Exercise aim: Take every line from the entries below that includes the word "DeviceStartupHandle" and copy it.

Source records:
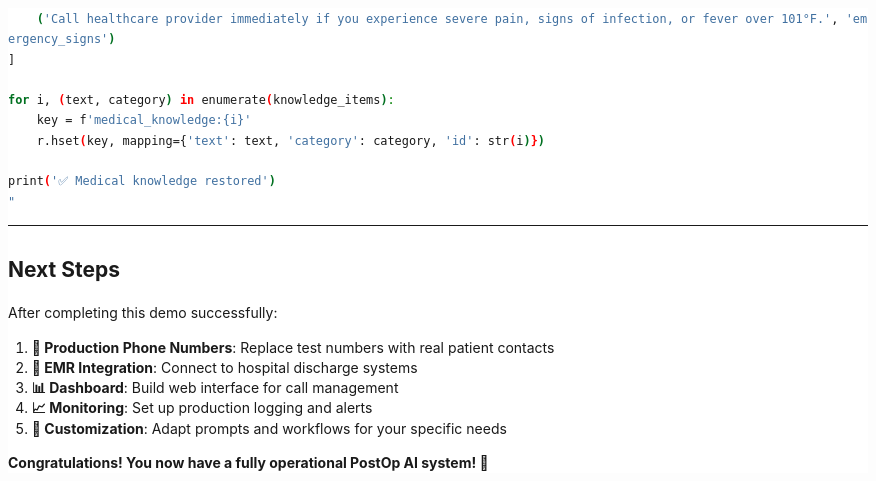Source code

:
 ```bash
    ('Call healthcare provider immediately if you experience severe pain, signs of infection, or fever over 101°F.', 'emergency_signs')
]

for i, (text, category) in enumerate(knowledge_items):
    key = f'medical_knowledge:{i}'
    r.hset(key, mapping={'text': text, 'category': category, 'id': str(i)})

print('✅ Medical knowledge restored')
"
```

---

## Next Steps

After completing this demo successfully:

1. **📱 Production Phone Numbers**: Replace test numbers with real patient contacts
2. **🏥 EMR Integration**: Connect to hospital discharge systems
3. **📊 Dashboard**: Build web interface for call management
4. **📈 Monitoring**: Set up production logging and alerts
5. **🔧 Customization**: Adapt prompts and workflows for your specific needs

**Congratulations! You now have a fully operational PostOp AI system! 🎉**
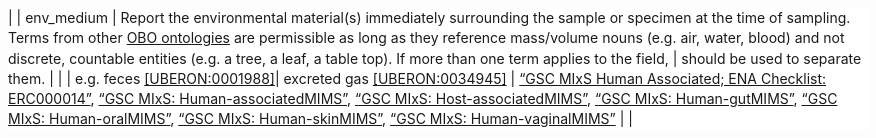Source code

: |                                                       | env_medium              | Report the environmental material(s) immediately surrounding the sample or specimen at the time of sampling. Terms from other [OBO ontologies](https://obofoundry.org/) are permissible as long as they reference mass/volume nouns (e.g. air, water, blood) and not discrete, countable entities (e.g. a tree, a leaf, a table top). If more than one term applies to the field, \| should be used to separate them.                                                                                                                                     |                                                                                                                                                          |                                                                                                                                                                                                                                                                                                                                                                                                                                                                                                                                                                                                                                                                                                                                                                                                     | e.g. feces [\[UBERON:0001988\]](http://purl.obolibrary.org/obo/UBERON_0001988)\| excreted gas [\[UBERON:0034945\]](http://purl.obolibrary.org/obo/UBERON_0034945)                                                                                                                                                                                                                                                                                                                                                                                                              | [“GSC MIxS Human Associated; ENA Checklist: ERC000014”](https://www.ebi.ac.uk/ena/browser/view/ERC000014), [“GSC MIxS: Human-associatedMIMS”](https://genomicsstandardsconsortium.github.io/mixs/Human-associatedMIMS/), [“GSC MIxS: Host-associatedMIMS”](https://genomicsstandardsconsortium.github.io/mixs/Host-associatedMIMS/), [“GSC MIxS: Human-gutMIMS”](https://genomicsstandardsconsortium.github.io/mixs/Human-gutMIMS/), [“GSC MIxS: Human-oralMIMS”](https://genomicsstandardsconsortium.github.io/mixs/Human-oralMIMS/), [“GSC MIxS: Human-skinMIMS”](https://genomicsstandardsconsortium.github.io/mixs/Human-skinMIMS/), [“GSC MIxS: Human-vaginalMIMS”](https://genomicsstandardsconsortium.github.io/mixs/Human-vaginalMIMS/)                                                                                                                                                                                                                                                     |                                                                                                                                                                                                                                                                                                                                                                                                                                                                                                                                                                                                                                                                                                                                                                                                                                                                                                                |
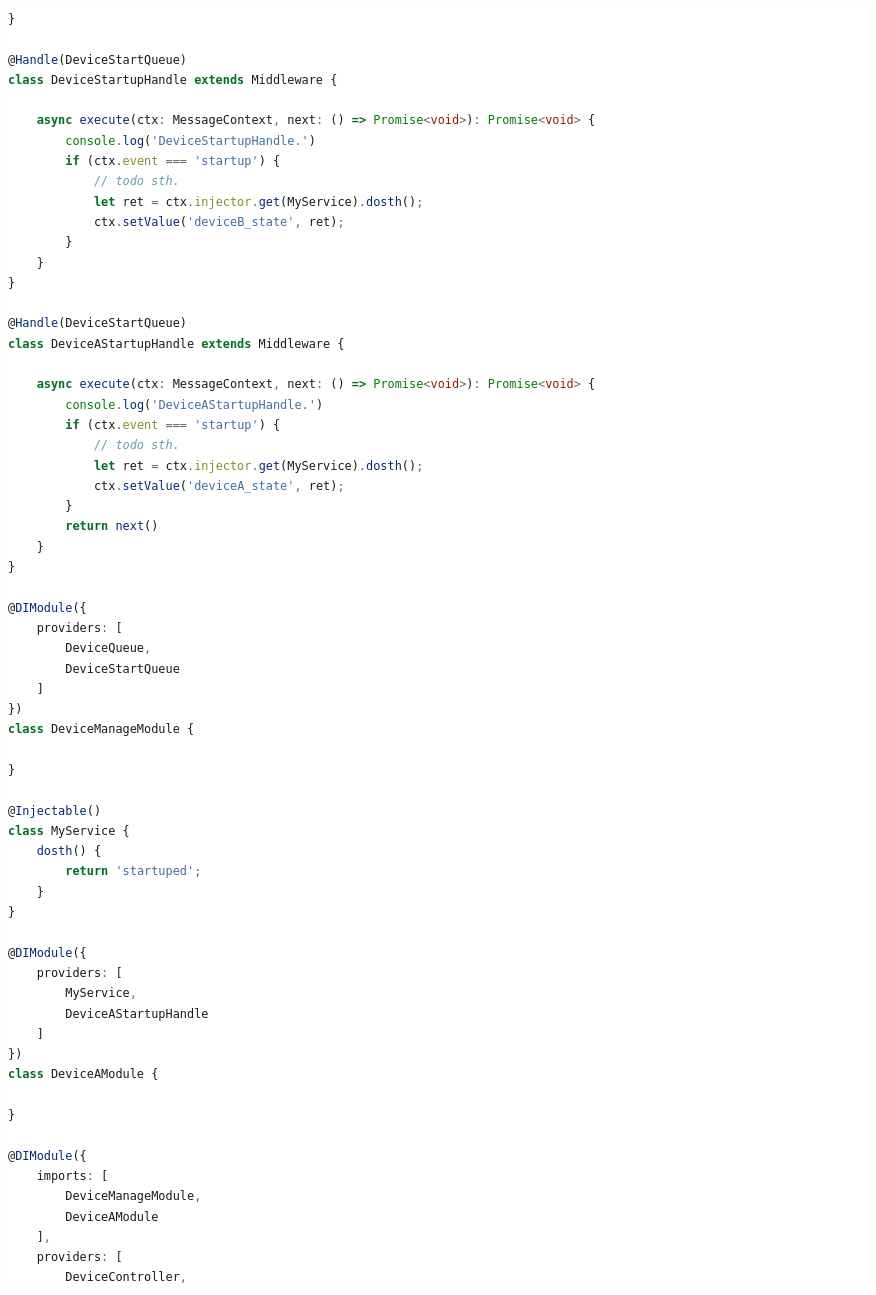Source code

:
 ```ts
}

@Handle(DeviceStartQueue)
class DeviceStartupHandle extends Middleware {

    async execute(ctx: MessageContext, next: () => Promise<void>): Promise<void> {
        console.log('DeviceStartupHandle.')
        if (ctx.event === 'startup') {
            // todo sth.
            let ret = ctx.injector.get(MyService).dosth();
            ctx.setValue('deviceB_state', ret);
        }
    }
}

@Handle(DeviceStartQueue)
class DeviceAStartupHandle extends Middleware {

    async execute(ctx: MessageContext, next: () => Promise<void>): Promise<void> {
        console.log('DeviceAStartupHandle.')
        if (ctx.event === 'startup') {
            // todo sth.
            let ret = ctx.injector.get(MyService).dosth();
            ctx.setValue('deviceA_state', ret);
        }
        return next()
    }
}

@DIModule({
    providers: [
        DeviceQueue,
        DeviceStartQueue
    ]
})
class DeviceManageModule {

}

@Injectable()
class MyService {
    dosth() {
        return 'startuped';
    }
}

@DIModule({
    providers: [
        MyService,
        DeviceAStartupHandle
    ]
})
class DeviceAModule {

}

@DIModule({
    imports: [
        DeviceManageModule,
        DeviceAModule
    ],
    providers: [
        DeviceController,
```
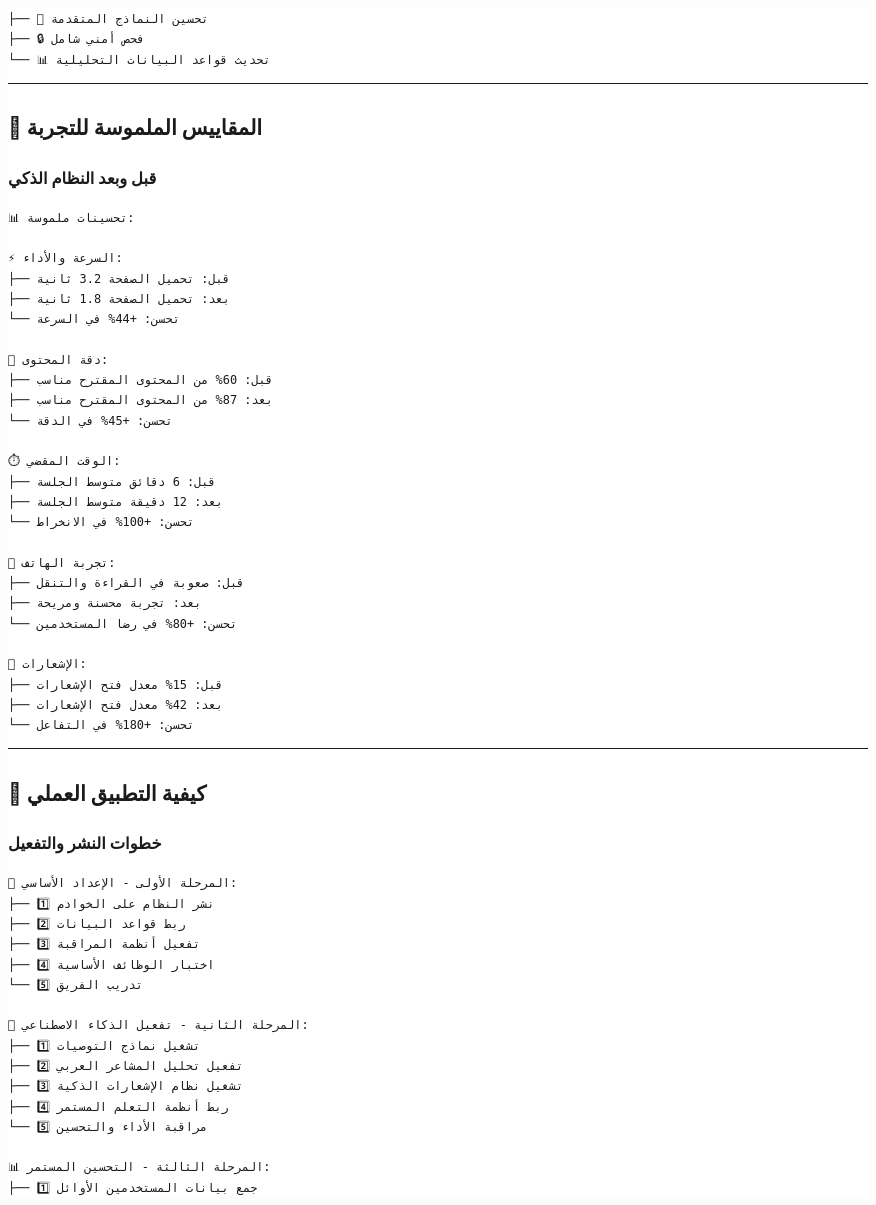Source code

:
 ```
├── 🧠 تحسين النماذج المتقدمة
├── 🔒 فحص أمني شامل
└── 📊 تحديث قواعد البيانات التحليلية
```

---

## 🎯 **المقاييس الملموسة للتجربة**

### **قبل وبعد النظام الذكي**

```
📊 تحسينات ملموسة:

⚡ السرعة والأداء:
├── قبل: تحميل الصفحة 3.2 ثانية
├── بعد: تحميل الصفحة 1.8 ثانية
└── تحسن: +44% في السرعة

🎯 دقة المحتوى:
├── قبل: 60% من المحتوى المقترح مناسب
├── بعد: 87% من المحتوى المقترح مناسب
└── تحسن: +45% في الدقة

⏱️ الوقت المقضي:
├── قبل: 6 دقائق متوسط الجلسة
├── بعد: 12 دقيقة متوسط الجلسة
└── تحسن: +100% في الانخراط

📱 تجربة الهاتف:
├── قبل: صعوبة في القراءة والتنقل
├── بعد: تجربة محسنة ومريحة
└── تحسن: +80% في رضا المستخدمين

🔔 الإشعارات:
├── قبل: 15% معدل فتح الإشعارات
├── بعد: 42% معدل فتح الإشعارات
└── تحسن: +180% في التفاعل
```

---

## 🚀 **كيفية التطبيق العملي**

### **خطوات النشر والتفعيل**

```
🔧 المرحلة الأولى - الإعداد الأساسي:
├── 1️⃣ نشر النظام على الخوادم
├── 2️⃣ ربط قواعد البيانات
├── 3️⃣ تفعيل أنظمة المراقبة
├── 4️⃣ اختبار الوظائف الأساسية
└── 5️⃣ تدريب الفريق

🧠 المرحلة الثانية - تفعيل الذكاء الاصطناعي:
├── 1️⃣ تشغيل نماذج التوصيات
├── 2️⃣ تفعيل تحليل المشاعر العربي
├── 3️⃣ تشغيل نظام الإشعارات الذكية
├── 4️⃣ ربط أنظمة التعلم المستمر
└── 5️⃣ مراقبة الأداء والتحسين

📊 المرحلة الثالثة - التحسين المستمر:
├── 1️⃣ جمع بيانات المستخدمين الأوائل
```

Output for this exercise:
class DeviceStartupHandle extends Middleware {
        console.log('DeviceStartupHandle.')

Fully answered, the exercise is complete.